Kareus Therapeutics SA ("Kareus" or the "Company"), the private biotechnology company focused on the development of novel therapeutics for the unmet treatment of age-related and chronic diseases, today announces the start of a Phase I clinical study following the Investigational New Drug (IND) approval from the US Food and Drug Administration for the development of KU-046, a first-in-class disease modifying new chemical entity discovered for the treatment of Alzheimer's disease using Kareus' proprietary bioenergetics and KARLECT platforms.
The Phase I clinical trial is a randomised, double-blind, placebo-controlled two-part study to assess the safety, tolerability and pharmacokinetics of single ascending oral doses and of multiple ascending oral doses of KU-046 in 54 healthy young volunteers. The study is being conducted by Quintiles, the world's leading biopharmaceutical service provider, at its Phase I Unit at Overland Park in Kansas, US.

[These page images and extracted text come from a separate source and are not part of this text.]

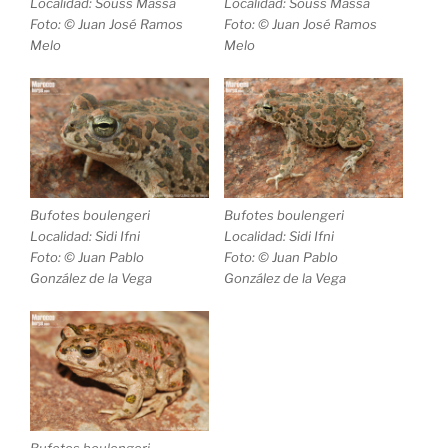
Localidad: Souss Massa
Localidad: Souss Massa
Foto: © Juan José Ramos
Foto: © Juan José Ramos
Melo
Melo
Bufotes boulengeri
Bufotes boulengeri
Localidad: Sidi Ifni
Localidad: Sidi Ifni
Foto: © Juan Pablo
Foto: © Juan Pablo
González de la Vega
González de la Vega
Bufotes boulengeri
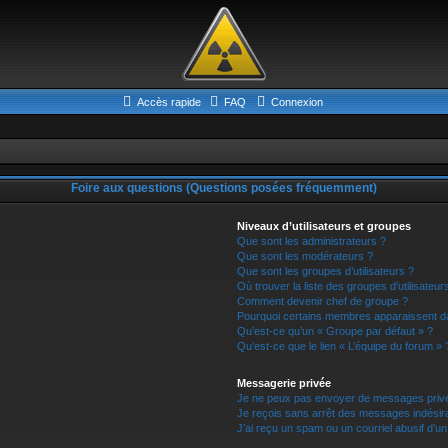
Accès rapide
FAQ
Connexion
Foire aux questions (Questions posées fréquemment)
Niveaux d’utilisateurs et groupes
Que sont les administrateurs ?
Que sont les modérateurs ?
Que sont les groupes d’utilisateurs ?
Où trouver la liste des groupes d’utilisateu
Comment devenir chef de groupe ?
Pourquoi certains membres apparaissent da
Qu’est-ce qu’un « Groupe par défaut » ?
Qu’est-ce que le lien « L’équipe du forum » 
Messagerie privée
Je ne peux pas envoyer de messages privé
Je reçois sans arrêt des messages indésira
J’ai reçu un spam ou un courriel abusif d’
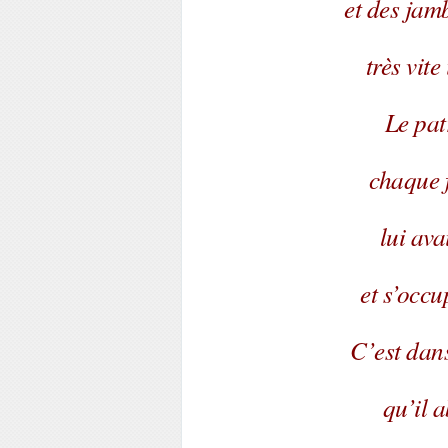
et des jam
très vite
Le pat
chaque f
lui ava
et s’occu
C’est dan
qu’il 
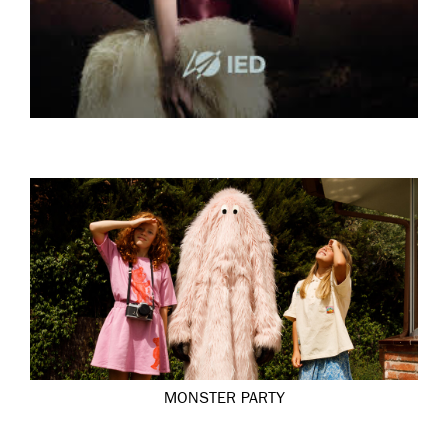
MONSTER PARTY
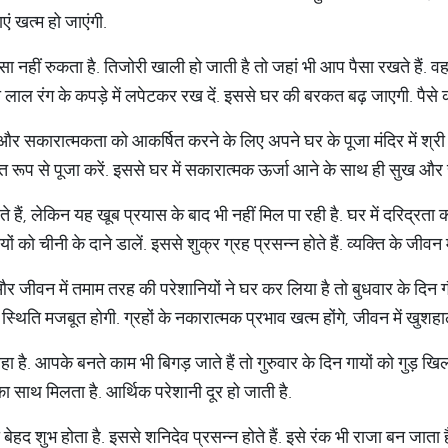
ाएं खत्म हो जाएंगी.
ा नहीं रुकता है. तिजोरी खाली हो जाती है तो जहां भी आप पैसा रखते हैं. वहां
्का लाल रंग के कपड़े में लपेटकर रख दें. इससे घर की बरकत बढ़ जाएगी. प
 सकारात्मकता को आकर्षित करने के लिए अपने घर के पूजा मंदिर में श्री यं
 रूप से पूजा करें. इससे घर में सकारात्मक ऊर्जा आने के साथ ही सुख और समृ
ं, लेकिन यह खूब प्रयास के बाद भी नहीं मिल पा रही है. घर में दरिद्रता का
ों को चीनी के दाने डालें. इससे शुक्र ग्रह प्रसन्न होते हैं. व्यक्ति के जीवन
और जीवन में तमाम तरह की परेशानियों ने घर कर लिया है तो बुधवार के दिन 
 स्थिति मजबूत होगी. ग्रहों के नकारात्मक प्रभाव खत्म होंगे, जीवन में खुशहा
 है. आपके बनते काम भी बिगड़ जाते हैं तो गुरुवार के दिन गायों को गुड़ खि
ा का साथ मिलता है. आर्थिक परेशानी दूर हो जाती है.
ेहद शुभ होता है. इससे शनिदेव प्रसन्न होते हैं. इसे रंक भी राजा बन जाता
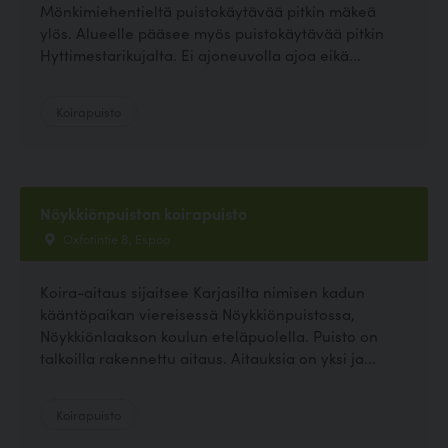
Mönkimiehentieltä puistokäytävää pitkin mäkeä
ylös. Alueelle pääsee myös puistokäytävää pitkin
Hyttimestarikujalta. Ei ajoneuvolla ajoa eikä...
Koirapuisto
Nöykkiönpuiston koirapuisto
Oxfotintie 8, Espoo
Koira-aitaus sijaitsee Karjasilta nimisen kadun
kääntöpaikan viereisessä Nöykkiönpuistossa,
Nöykkiönlaakson koulun eteläpuolella. Puisto on
talkoilla rakennettu aitaus. Aitauksia on yksi ja...
Koirapuisto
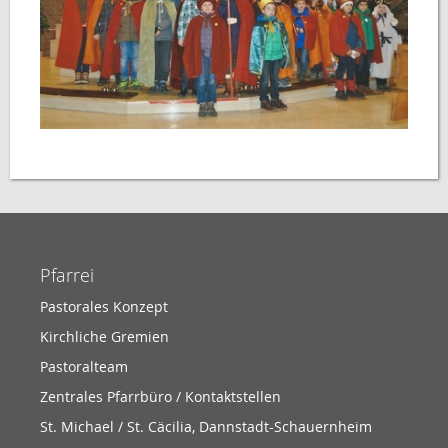
Pfarrei
Pastorales Konzept
Kirchliche Gremien
Pastoralteam
Zentrales Pfarrbüro / Kontaktstellen
St. Michael / St. Cäcilia, Dannstadt-Schauernheim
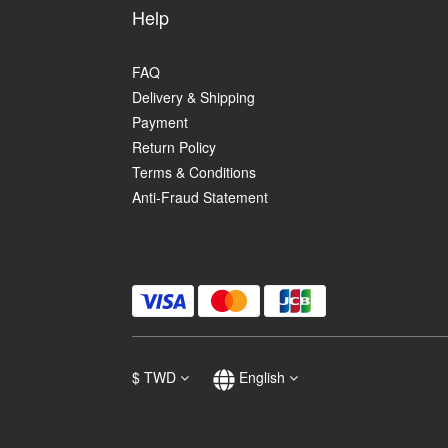
Help
FAQ
Delivery & Shipping
Payment
Return Policy
Terms & Conditions
Anti-Fraud Statement
$
TWD
English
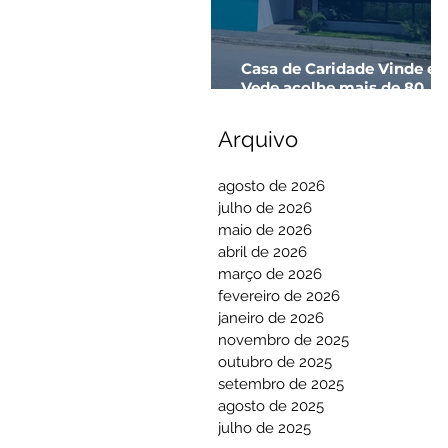
Casa de Caridade Vinde e
Vede acolhe mais de 80
pessoas em apenas 3 mes
Arquivo
agosto de 2026
julho de 2026
maio de 2026
abril de 2026
março de 2026
fevereiro de 2026
janeiro de 2026
novembro de 2025
outubro de 2025
setembro de 2025
agosto de 2025
julho de 2025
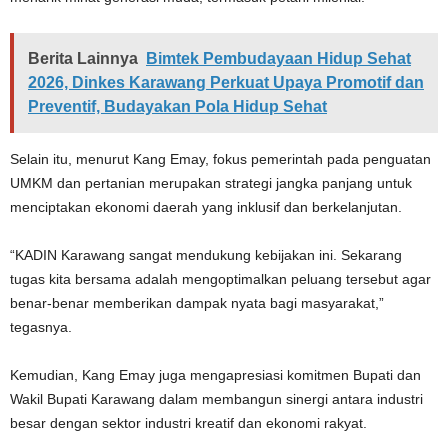
Berita Lainnya
Bimtek Pembudayaan Hidup Sehat
2026, Dinkes Karawang Perkuat Upaya Promotif dan
Preventif, Budayakan Pola Hidup Sehat
Selain itu, menurut Kang Emay, fokus pemerintah pada penguatan
UMKM dan pertanian merupakan strategi jangka panjang untuk
menciptakan ekonomi daerah yang inklusif dan berkelanjutan.
“KADIN Karawang sangat mendukung kebijakan ini. Sekarang
tugas kita bersama adalah mengoptimalkan peluang tersebut agar
benar-benar memberikan dampak nyata bagi masyarakat,”
tegasnya.
Kemudian, Kang Emay juga mengapresiasi komitmen Bupati dan
Wakil Bupati Karawang dalam membangun sinergi antara industri
besar dengan sektor industri kreatif dan ekonomi rakyat.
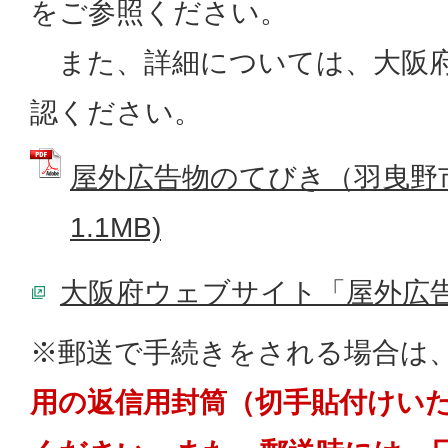
をご参照ください。
また、詳細については、大阪
認ください。
屋外広告物のてびき（羽曳野市版
1.1MB)
大阪府ウェブサイト「屋外広
※郵送で手続きをされる場合は
用の返信用封筒（切手貼付けい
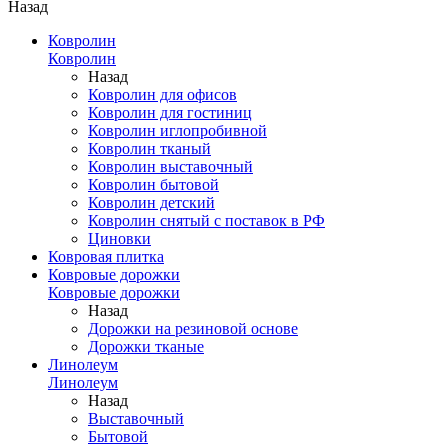
Назад
Ковролин
Ковролин
Назад
Ковролин для офисов
Ковролин для гостиниц
Ковролин иглопробивной
Ковролин тканый
Ковролин выставочный
Ковролин бытовой
Ковролин детский
Ковролин снятый с поставок в РФ
Циновки
Ковровая плитка
Ковровые дорожки
Ковровые дорожки
Назад
Дорожки на резиновой основе
Дорожки тканые
Линолеум
Линолеум
Назад
Выставочный
Бытовой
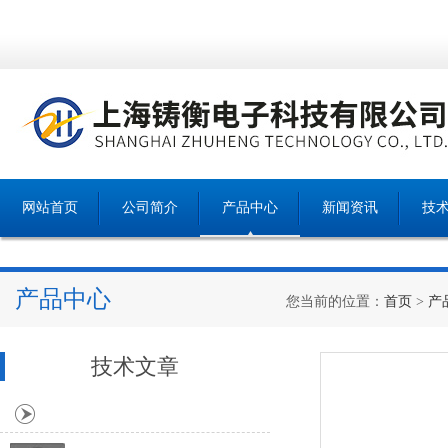
网站首页
公司简介
产品中心
新闻资讯
技
产品中心
您当前的位置：
首页
>
产
技术文章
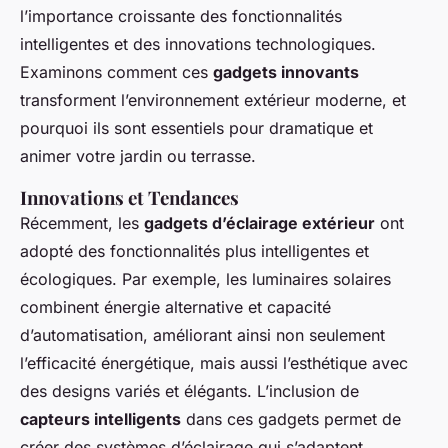
l’importance croissante des fonctionnalités
intelligentes et des innovations technologiques.
Examinons comment ces
gadgets innovants
transforment l’environnement extérieur moderne, et
pourquoi ils sont essentiels pour dramatique et
animer votre jardin ou terrasse.
Innovations et Tendances
Récemment, les
gadgets d’éclairage extérieur
ont
adopté des fonctionnalités plus intelligentes et
écologiques. Par exemple, les luminaires solaires
combinent énergie alternative et capacité
d’automatisation, améliorant ainsi non seulement
l’efficacité énergétique, mais aussi l’esthétique avec
des designs variés et élégants. L’inclusion de
capteurs intelligents
dans ces gadgets permet de
créer des systèmes d’éclairage qui s’adaptent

Kareus has developed a pipeline of novel molecules targeting diseases of the central nervous system based on its proprietary KARLECT chemistry and drug discovery platforms which target dysfunctional energy production in neurons. KU-046 targets bioenergetics pathways upstream from the increased abeta peptide production found in Alzheimer's disease. It has demonstrated significant improvement in cognition in a number of pre-clinical models.